Historically, the Supreme Court has been especially vigilant about protecting against establishment clause violations in public schools. The highest court, for instance, has barred the Ten Commandments from classroom walls and daily Bible readings in public school. That doesn’t mean that schools must avoid religion altogether — religion may be appropriately incorporated into history, English or world religions classes. But the government cannot religiously indoctrinate students at public school.
More relevant, the Supreme Court has ruled that school-led or school-sponsored prayers violate the establishment clause. It has barred public school teachers from leading students in a short prayer at the beginning of the school day, even if participation was optional. It has barred public schools from inviting clergy to give religious invocations and benedictions at graduation ceremonies. Finally, the Supreme Court has concluded that a school’s organizing of students to lead prayers at football games can cross the constitutional line.
These establishment clause decisions recognize that school-sponsored religious exercises — including prayers from authority figures like teachers and coaches — risk compromising both the religious liberty and the equality of students who belong to religious minorities.
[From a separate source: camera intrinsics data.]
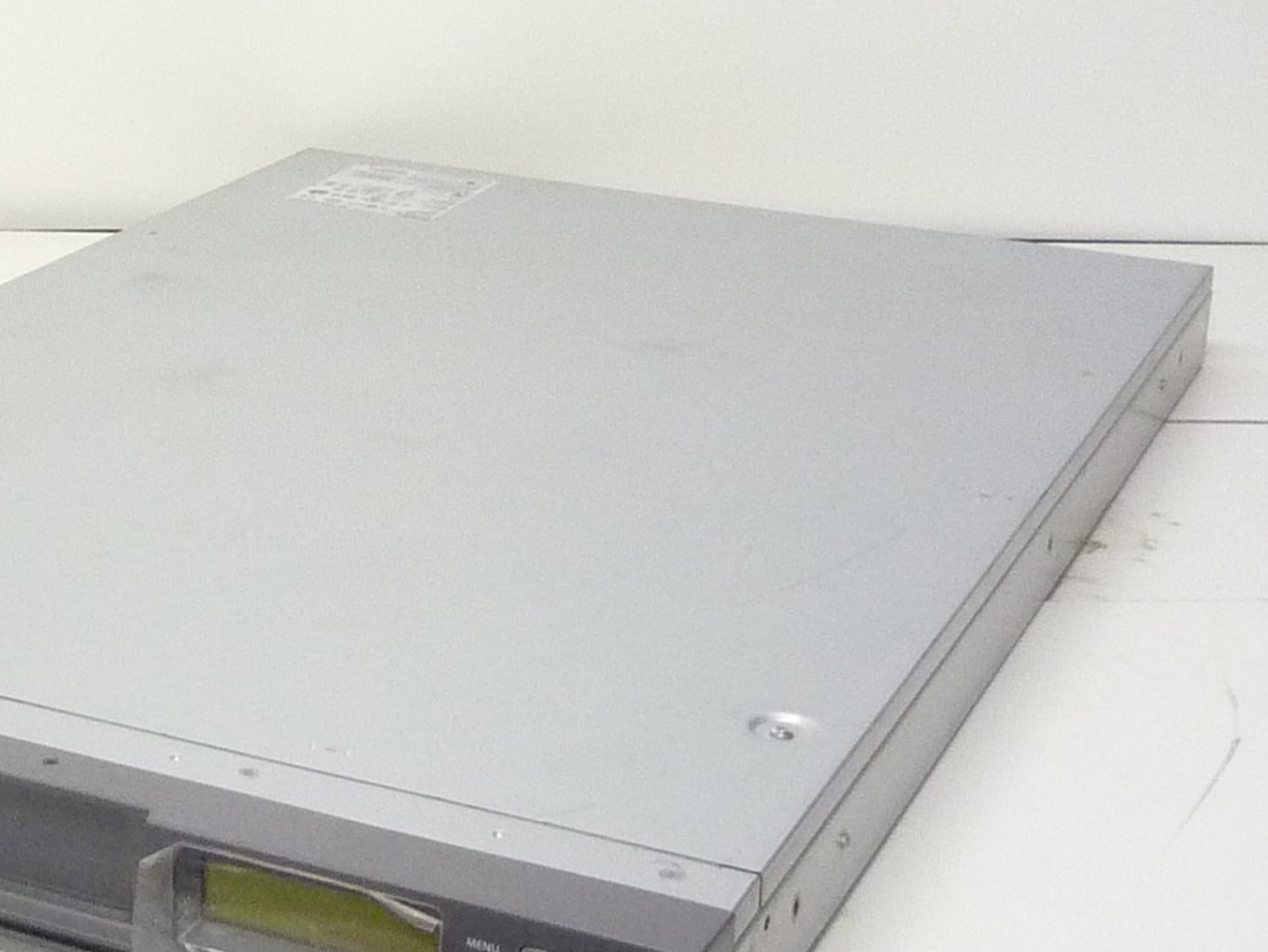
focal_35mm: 76
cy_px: 317
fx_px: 2785
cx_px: 250
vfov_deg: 19.3
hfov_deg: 25.2
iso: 400
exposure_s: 1/30
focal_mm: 4.4
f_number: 2.8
In Monday’s case, the students’ religious liberty is at stake because the coach’s Christian prayers could pressure the non-Christians among them into joining in even if contrary to their religious convictions. As the Supreme Court has recognized, students are particularly susceptible to pressure, including indirect pressure, which “can be as real as any overt compulsion.” If all their teammates participate, a student can feel overwhelming peer pressure to participate as well.
It can be harder still to resist the coercive pressure of an enormously influential role model, as coaches often are. Indeed, one team member — who is an atheist yet felt forced to pray — explained that he worried that if he abstained, the coach would cut down his playing time. This is exactly the kind of dilemma that the Constitution’s separation of church and state seeks to avoid.
Students’ equality is also at stake because their coach’s public prayers make the youngsters’ religious affiliation relevant to whether they feel truly part of the school community or not. One of the goals of the establishment clause is to ensure that the government does not make second-class citizens of those who do not belong to the religious majority. Or as Supreme Court Justice Harry Blackmun observed in a concurring opinion to Lee v. Weisman, a 1992 case that struck down school-sponsored prayers, “A government cannot be premised on the belief that all persons are created equal when it asserts that God prefers some.” When most team members join the coach, those who don’t are suddenly made into second-class outsiders.
Kennedy should have and actually does have the right to pray. But he should not have the right to do so in a way that runs roughshod over the rights of students who are doubly vulnerable to compulsion — because of the power asymmetry between teachers and young students, and because of their minority status in an overwhelmingly Christian country.
Unfortunately, the Supreme Court may be on the verge of eliminating these essential establishment clause protections for public school children. At oral argument, the conservative justices indicated that their sympathy may lie with the Christian coach who wanted to pray exactly as he pleased rather than the non-Christian youngsters under his authority. In these justices’ eyes, the religious rights of Christians may still take precedence over all else.